Surfing the Bombora, 2013

linocut
100 x 74 cm
edition of 30
$2,000, unframed
$2,800, framed

Surfing the Bombora puts sporting culture firmly within its sights. In this image, Hanks focuses his critical gaze on macho surfing culture—we see a wooden and graceless Cook, improbably staying upright on his board as he surfs a bombora, accompanied by the ubiquitous cane toad.

Bombora is originally an Indigenous term for large sea waves which break over a submerged reef or sand bar, but it has been subsumed into contemporary surfing language and abbreviated as ‘bommie’. Because of the obvious danger, riding a ‘bommie’ confers immediate hero status on the surfer.

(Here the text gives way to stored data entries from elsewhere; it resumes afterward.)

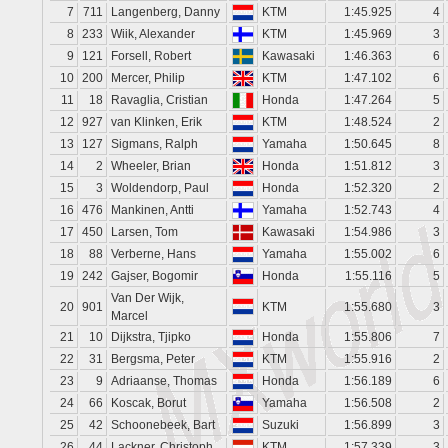
7
711
Langenberg, Danny
KTM
1:45.925
4
8
233
Wiik, Alexander
KTM
1:45.969
3
9
121
Forsell, Robert
Kawasaki
1:46.363
6
10
200
Mercer, Philip
KTM
1:47.102
6
11
18
Ravaglia, Cristian
Honda
1:47.264
5
12
927
van Klinken, Erik
KTM
1:48.524
2
13
127
Sigmans, Ralph
Yamaha
1:50.645
8
14
2
Wheeler, Brian
Honda
1:51.812
3
15
3
Woldendorp, Paul
Honda
1:52.320
2
16
476
Mankinen, Antti
Yamaha
1:52.743
4
17
450
Larsen, Tom
Kawasaki
1:54.986
3
18
88
Verberne, Hans
Yamaha
1:55.002
6
19
242
Gajser, Bogomir
Honda
1:55.116
5
Van Der Wijk,
20
901
KTM
1:55.680
3
Marcel
21
10
Dijkstra, Tjipko
Honda
1:55.806
7
22
31
Bergsma, Peter
KTM
1:55.916
2
23
9
Adriaanse, Thomas
Honda
1:56.189
6
24
66
Koscak, Borut
Yamaha
1:56.508
2
25
42
Schoonebeek, Bart
Suzuki
1:56.899
3
26
44
Lackner, Christoph
KTM
1:57.339
3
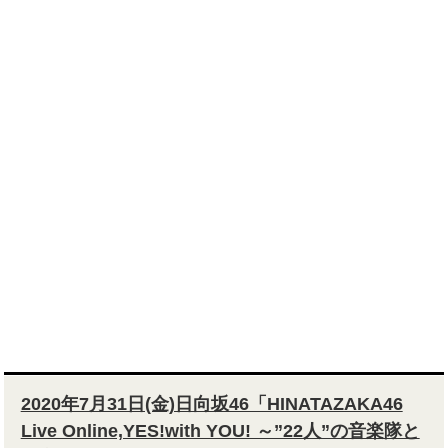
2020年7月31日(金)日向坂46「HINATAZAKA46
Live Online,YES!with YOU! ～”22人”の音楽隊と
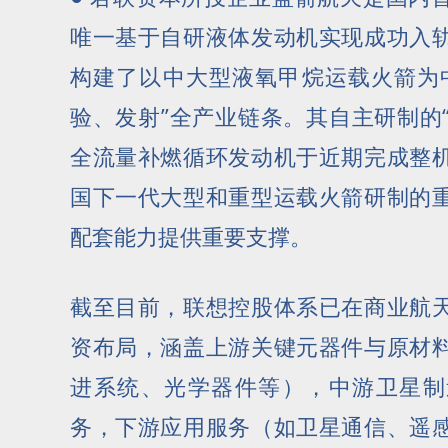
唯一基于自研液体发动机实现成功入
构建了以中大型液氧甲烷运载火箭为
验、发射”全产业链条。其自主研制的“
全流量补燃循环发动机于近期完成整
国下一代大型和重型运载火箭研制的
配套能力提供重要支撑。
截至目前，联想控股体系已在商业航
资布局，涵盖上游关键元器件与原材
进系统、光学器件等），中游卫星制
务，下游应用服务（如卫星通信、遥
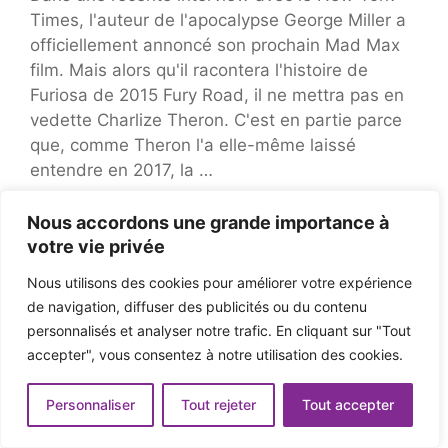
Times, l'auteur de l'apocalypse George Miller a
officiellement annoncé son prochain Mad Max
film. Mais alors qu'il racontera l'histoire de
Furiosa de 2015 Fury Road, il ne mettra pas en
vedette Charlize Theron. C'est en partie parce
que, comme Theron l'a elle-même laissé
entendre en 2017, la …
Nous accordons une grande importance à
votre vie privée
Spotify présente
Nous utilisons des cookies pour améliorer votre expérience
de navigation, diffuser des publicités ou du contenu
une nouvelle
personnalisés et analyser notre trafic. En cliquant sur "Tout
accepter", vous consentez à notre utilisation des cookies.
fonctionnalité de
Personnaliser
Tout rejeter
Tout accepter
session de groupe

And right on cue there is a bevy of Hawaiian maidens watching this hero admiringly from the shore.

Surfer Cook has absorbed the ethos of macho surfing culture—he puts surfing before all and neglects his duty to record the transit of Venus, happening above in a murderous-looking sky. And in an instant, he becomes an exhibitionist, showing off in front of the beach maidens and drinkers on the pub verandah. He’s also neglecting Botticelli’s Venus, as she waits patiently for him in his transit-of-Venus tent.

Other details lurk, waiting to be discovered: Brett Whiteley’s famous matchstick sculptures in the background; Ned Kelly, mingling on the verandah; and Cook is (impossibly) wearing the beautifully embroidered, but unfinished, waistcoat his wife Elizabeth was making for him at the time of his death. Incommensurable notions clash, but despite this, Hanks’ witty critique of the privileging of sport over art and the problematic relationship between sport and alcohol in Australian culture is clear.